Ojos azules, de Toni Morrison
12 de octubre, día de la raza. Cuando era niña siempre me enseñaron a celebrarlo. Recuerdo que en el colegio de monjas en el que estudiaba, participé en un baile con un ridículo taparrabo de fique. Estaba orgullosa por la fidelidad de mi vestimenta, me sentía como una auténtica indígena, pero ahora me doy cuenta de que las religiosas no estaban muy felices con mi vestimenta. Creo que se hubieran sentido más complacidas, con una india más conservadora y discreta.
De eso me di cuenta muchos años después, como también me di cuenta de que aquel día de 1492 en que el marinero Rodrigo de Triana avistó tierra después de dos meses de navegación, no era precisamente una fecha para celebrar. Por más que hicieron fuerza por hacerme creer que era el día de las razas, se parece más a la conmemoración del día en que inició el tiempo de la masacre a pueblos indígenas y en que se sometieron a negros condenándolos al desarraigo.
Pasé de la inocente felicidad pueril que celebraba la fecha en que los valientes españoles nos conquistaron, a la dolorosa idea de un grupo de salvajes delincuentes de una sociedad ambiciosa, que se arrojaron al mar buscando poder, frente a una vida en la que habían perdido todo valor, incluso el valor por ellos mismos. Que encontraron sin darse cuenta un mundo que no sabían como nombrar, porque jamás habían visto tanta belleza, y sin embargo bastaron pocos años para que sembraran ríos de sangre y de odio.
Pasé del agradecimiento por la llegada de la Iglesia, que había sido generosa al darle un Dios a los errados indios, a los sentimientos de indignación frente a pueblos enteros que fueron sometidos para que dejaran lo único que tenían, su cultura, su cosmovisión, su forma de ver el mundo.
Crecer duele porque pasé de desear disfrazarme de India Catalina, a preguntarme por ella, y por qué en una ciudad como esta se tiene un monumento de una india que traicionó a su pueblo.
Porque un día como hoy seguimos maldiciendo por no tener la piel de otro color, nos alisamos el cabello por parecernos a alguien que no somos, nos lo pintamos de rubio y somos felices porque nuestro apellido vino de España. Casi todos los apellidos vinieron de España, fue el grupo étnico dominante, pero nadie se pregunta dónde está en nuestro nombre la parte que represente a la india que alguien violó, al negro que alguien golpeó, esa historia está negada.

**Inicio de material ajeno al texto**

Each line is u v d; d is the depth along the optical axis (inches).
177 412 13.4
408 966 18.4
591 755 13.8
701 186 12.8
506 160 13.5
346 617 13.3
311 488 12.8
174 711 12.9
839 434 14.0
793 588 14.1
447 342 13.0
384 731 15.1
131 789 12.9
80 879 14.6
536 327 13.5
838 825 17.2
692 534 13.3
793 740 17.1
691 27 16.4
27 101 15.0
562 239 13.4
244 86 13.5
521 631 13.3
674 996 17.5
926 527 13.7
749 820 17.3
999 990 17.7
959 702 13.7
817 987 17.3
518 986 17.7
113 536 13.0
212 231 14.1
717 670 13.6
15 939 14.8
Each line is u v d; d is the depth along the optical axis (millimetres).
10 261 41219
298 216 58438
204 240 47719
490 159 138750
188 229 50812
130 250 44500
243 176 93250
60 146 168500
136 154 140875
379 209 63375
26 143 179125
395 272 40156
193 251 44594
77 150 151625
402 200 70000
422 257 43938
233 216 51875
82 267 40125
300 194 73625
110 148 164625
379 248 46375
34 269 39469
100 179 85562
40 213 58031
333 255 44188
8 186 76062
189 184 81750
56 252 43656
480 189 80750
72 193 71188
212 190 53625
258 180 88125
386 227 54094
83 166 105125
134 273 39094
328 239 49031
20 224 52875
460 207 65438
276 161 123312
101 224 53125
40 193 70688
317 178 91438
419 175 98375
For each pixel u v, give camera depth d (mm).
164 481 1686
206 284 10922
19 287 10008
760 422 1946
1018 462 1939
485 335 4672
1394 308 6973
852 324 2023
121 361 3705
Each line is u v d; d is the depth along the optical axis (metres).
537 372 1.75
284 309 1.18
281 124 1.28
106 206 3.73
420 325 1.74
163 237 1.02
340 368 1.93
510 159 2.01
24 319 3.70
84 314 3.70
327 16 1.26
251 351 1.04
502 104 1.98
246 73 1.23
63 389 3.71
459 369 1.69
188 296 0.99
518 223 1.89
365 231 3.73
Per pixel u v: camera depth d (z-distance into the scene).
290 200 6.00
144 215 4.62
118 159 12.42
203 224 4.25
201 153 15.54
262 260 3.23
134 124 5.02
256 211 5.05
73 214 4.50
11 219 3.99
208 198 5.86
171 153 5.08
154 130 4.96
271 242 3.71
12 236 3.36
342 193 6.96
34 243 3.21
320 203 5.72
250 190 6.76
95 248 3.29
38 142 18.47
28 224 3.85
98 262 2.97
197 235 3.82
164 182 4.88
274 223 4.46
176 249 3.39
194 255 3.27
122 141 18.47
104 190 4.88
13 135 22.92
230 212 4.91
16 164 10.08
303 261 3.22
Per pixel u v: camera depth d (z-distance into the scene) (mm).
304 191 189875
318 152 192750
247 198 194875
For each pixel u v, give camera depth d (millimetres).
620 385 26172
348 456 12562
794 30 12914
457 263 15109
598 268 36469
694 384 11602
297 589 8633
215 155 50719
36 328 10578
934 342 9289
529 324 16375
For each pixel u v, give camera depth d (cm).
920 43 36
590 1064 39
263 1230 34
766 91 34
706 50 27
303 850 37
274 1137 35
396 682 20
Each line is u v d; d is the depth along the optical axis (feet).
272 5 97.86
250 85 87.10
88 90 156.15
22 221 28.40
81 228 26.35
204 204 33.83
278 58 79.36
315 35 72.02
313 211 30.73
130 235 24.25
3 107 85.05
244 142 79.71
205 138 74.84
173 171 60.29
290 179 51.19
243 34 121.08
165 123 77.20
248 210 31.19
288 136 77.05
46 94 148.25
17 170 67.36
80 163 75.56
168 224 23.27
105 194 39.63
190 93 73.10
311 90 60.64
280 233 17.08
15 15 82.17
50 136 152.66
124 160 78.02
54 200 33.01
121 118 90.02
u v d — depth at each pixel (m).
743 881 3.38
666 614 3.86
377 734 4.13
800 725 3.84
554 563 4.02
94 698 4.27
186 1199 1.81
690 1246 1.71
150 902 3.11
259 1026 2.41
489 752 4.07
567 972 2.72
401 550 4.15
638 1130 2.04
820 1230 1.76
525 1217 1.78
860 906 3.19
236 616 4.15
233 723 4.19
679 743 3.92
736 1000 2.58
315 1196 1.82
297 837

Quieren que hable de sexualidad en esta columna, me permito aclarar algo: Uno no puede disfrutar de otro cuerpo desnudo, cuando no somos capaces de aceptar el nuestro, nuestra historia y saber lo que somos. Eso se llama identidad, si yo no soy, no puedo ser con otro, ni puedo entregarme al espacio sublime del abrazo, porque niego lo que soy. Ni puedo amar infinitamente al hijo que nace de ese abrazo, porque su cuerpo me recordará el cuerpo negado de mi propio cuerpo, y el cuerpo negado de nuestra historia.
Es el día de la raza. Se supone que celebremos la diversidad, el mestizaje, pero en una ciudad de negros no admiten la entrada de negros. Aquí la gente tiene que acudir a la acción de tutela después de haber sido rechazada por un portero negro por ser una mujer negra que intenta entrar a un lugar. El portero negro sigue instrucciones de un jefe que es blanco, o que cree que es blanco. Qué es lo que celebramos.
Cuerpos que no se aceptan, que caminan tristes. Una vez conocí a un hombre en un lugar lejano, me explicó el motivo de su distancia “ser negro y ser homosexual es como una maldición en mi tierra”, y ser mujer y ser negra, y ser indio. El desprecio sobre el cuerpo por la condición racial no sólo desprecia lo que somos, desprecia de dónde venimos. Cuerpos condenados al desprecio centenario, al desarraigo, deseando parecer lo que no son, víctimas de la discriminación más perversa, la discriminación por sí mismos.